* **Kutipan Teks**
################
MENGANCAM STABILITAS - BI Siapkan Sanksi Keras Transaksi Pakai Bitcoin

NERACA

Jakarta – Besarnya minat masyarakat berinvestasi di Bitcoin membuat reaksi keras bagi Bank Indonesia dengan mengancam akan memberikan sanksi keras bagi setiap penyelenggara jasa sistem pembayaran (PJSP) termasuk perbankan yang melayani transaksi menggunakan Bitcoin dan mata uang digital lain.”Kami tegaskan kami akan panggil dan kami kenakan sanksi keras. Sudah ada empat peraturan di Indonesia yang melarang mata uang digital," kata Direktur Eksekutif Kebijakan dan Pengawasan Sistem Pembayaran BI, Eni V. Panggabean di Jakarta, Senin (15/1).

Sikap otoritas sistem pembayaran tersebut muncul setelah transaksi mata uang digital (cryptocurrency) semakin berkembang di Indonesia, seperti nilai Bitcoin yang sudah melonjak 164 kali menjadi Rp214,4 juta sejak April 2013 hingga Januari 2018. Bank Sentral juga mengingatkan transaksi dan Bitcoin tidak bisa dicairkan melalui perusahaan jasa sistem pembayaran.

Eni mengklaim larangan transaksi Bitcoin dan mata uang digital lain yang dikeluarkan sejak 2014 berlaku cukup efektif. Hingga saat ini, menurut dia, BI belum menemukan perusahaan jasa sistem pembayaran yang melayani transaksi mata uang digital. Namun dengan perkembangan mata uang digital yang pesat di seluruh dunia, Eni mengatakan masyarakat perlu lebih berhati-hati dan tidak tergiur dengan iming-iming melonjaknya nilai mata uang digital.”Karakteristik mata uang digital tidak ada regulator, pseudonim, nama penggunanya juga tersamarkan sehingga rentan digunakan sebagai tindak kejahatan. Selain itu tidak ada otoritas sentral yang mengatur," ujar dia.

Mata uang digital dengan pangsa pasar terbesar adalah Bitcoin dengan kontribusi sebesar 33% atau jika dikapitalisasikan sebesar US$ 246 miliar. Secara total, menurut Coinmarketcap, terdapat 1.400 mata uang digital saat ini di dunia, dengan yang terbesar adalah Bitcoin dan Etherum. Transaksi mata uang digital dengan nilai permintaan yang berlebihan dapat menciptakan gelembung harga (bubble) yang berbahaya bagi stabilitas sistem keuangan.

Selain berbahaya bagi stabilitas, transaksi mata uang digital juga berbahaya bagi perlindungan konsumen, stabilitas sistem pembayaran dan rawan digunakan sebagai modus tindakan kejahatan seperti penampungan dana terorisme dan pencucian uang. Kepala Pusat Program Transformasi BI, Onny Widjanarko mengatakan, BI akan berkoordinasi dengan Otoritas Jasa Keuangan (OJK), Bappebti dan juga instansi lainnya untuk mengeluarkan sikap bersama terkait penggunaan mata uang digital di Indonesia.
################
* **Kutipan Catatan**
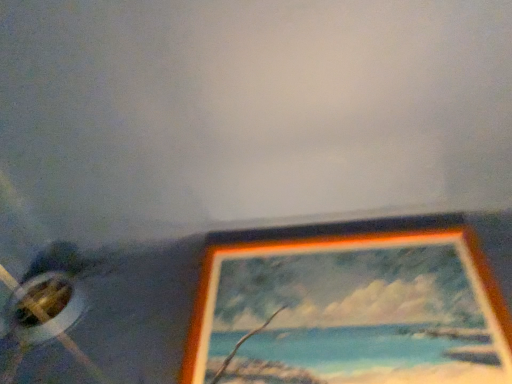
What do you see at coordinates (356, 304) in the screenshot? Image resolution: width=512 pixels, height=384 pixels. I see `wooden picture frame at lower right` at bounding box center [356, 304].

This screenshot has height=384, width=512. Identify the location of wooden picture frame at lower right. (356, 304).

You are a GUI agent. You are given a task and a screenshot of the screen. Output one action in this format:
    pyautogui.click(x=<x>, y=<y>)
    Task: Click on the wooden picture frame at lower right
    The width and height of the screenshot is (512, 384).
    Given the screenshot: What is the action you would take?
    pyautogui.click(x=356, y=304)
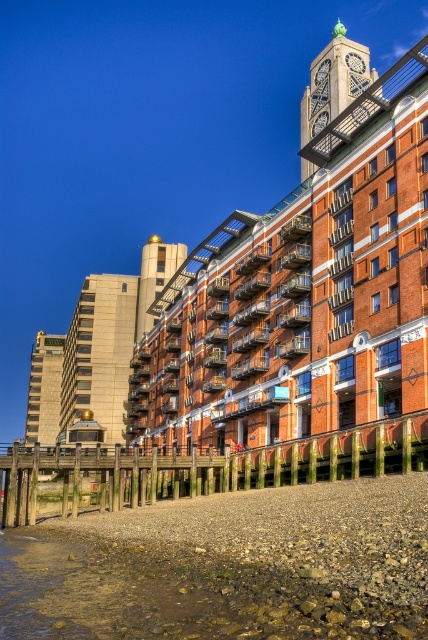
You are standing on the wooden pier in the foreground of the waterfront scene. You want to take a photo of the brick building at center from a distance of exactly 200 feet. Is the current position on the pier suitable for taking this photo?

The brick building at center is currently 200.79 feet away from the viewer. Since this is slightly more than 200 feet, you would need to move about 0.79 feet closer to the brick building at center to achieve the desired distance of exactly 200 feet.

Based on the photo, you are standing on the wooden pier and want to walk towards the red brick building with the clock tower. Which point, point (91, 419) or point (29, 404), is closer to the building?

Point (91, 419) is closer to the building because it is in front of point (29, 404), which is further away from the building.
################
* **Tugas**
[A] Dalam berita tentang sikap BI terhadap Bitcoin, berapa kali lipat kenaikan nilai Bitcoin dari April 2013 sampai Januari 2018?
[B] Menurut berita tentang sikap BI terhadap Bitcoin, mengapa mata uang digital mudah dipakai untuk tindak kejahatan? Jawab dalam satu sampai tiga kalimat.
[C] Tuliskan lanjutan berita tentang sikap BI terhadap Bitcoin, dimulai setelah kalimat terakhirnya.

* **Jawaban Tugas**
[A] Nilai Bitcoin melonjak 164 kali menjadi Rp214,4 juta.

[B] Menurut Eni V. Panggabean, mata uang digital tidak memiliki regulator dan bersifat pseudonim, sehingga nama penggunanya tersamarkan. Karena itu mata uang digital rentan digunakan sebagai tindak kejahatan.

[C]
Penggunaan mata uang digital di Indonesia terdapat di tiga konsep yakni sistem pembayaran (payment), dompet atau pengiriman dan penerimaan (wallet), pertukaran (exchange) dan "mining". BI mengatur di sistem pembayaran, mencegah dampak penggunaannya terhadap stabilitas sistem keuangan dan juga perlindungan konsumen.”BI di sistem pembayaran. Kami terus koordinasi dengan instansi terkait, seperti OJK, untuk perdagangannya dengan Bappebti. Apakah ada sanksi jika mata uang digital digunakan sebagai komoditas, itu bukan di BI, tapi kami koordinasi. Mungkin di BI di bagian komoditas tidak ada kewenangan tapi memperingatkan agar tidak diperjualbelikan karena risikonya tadi untuk stabilitas sistem keuangan dan masyarakat," ujar Onny.

Sebelumnya, OJK menegaskan bahwa investasi mata uang digital, seperti bitcoin, altcoin belum berizin secara resmi di Indonesia. OJK akan mengatur tentang transaksi atau investasi bitcoin sehingga mencegah kasus penipuan investasi bodong. “Investasi bitcoin belum ada izinnya. Investasi ini kan belum kita atur, karena belum dilakukan secara terbuka," kata Kepala Eksekutif Pengawas Pasar Modal OJK, Hoesen.

Dia mengaku, OJK akan mengatur mengenai investasi bitcoin di Indonesia. Namun sayangnya, Hoesen tidak menyebutkan secara spesifik apakah akan dilarang atau diberikan izin resmi di Tanah Air. OJK mengimbau kepada masyarakat atau pemilik modal untuk mengecek lebih dulu dasar hukum dan segala hal sebelum berinvestasi mata uang virtual seperti bitcoin.”Kita mau ingatkan ke masyarakat cek dulu ada dasar hukumnya atau tidak, kan kita punya website dan call center yang bisa dihubungi kalau ragu," jelas Hoesen.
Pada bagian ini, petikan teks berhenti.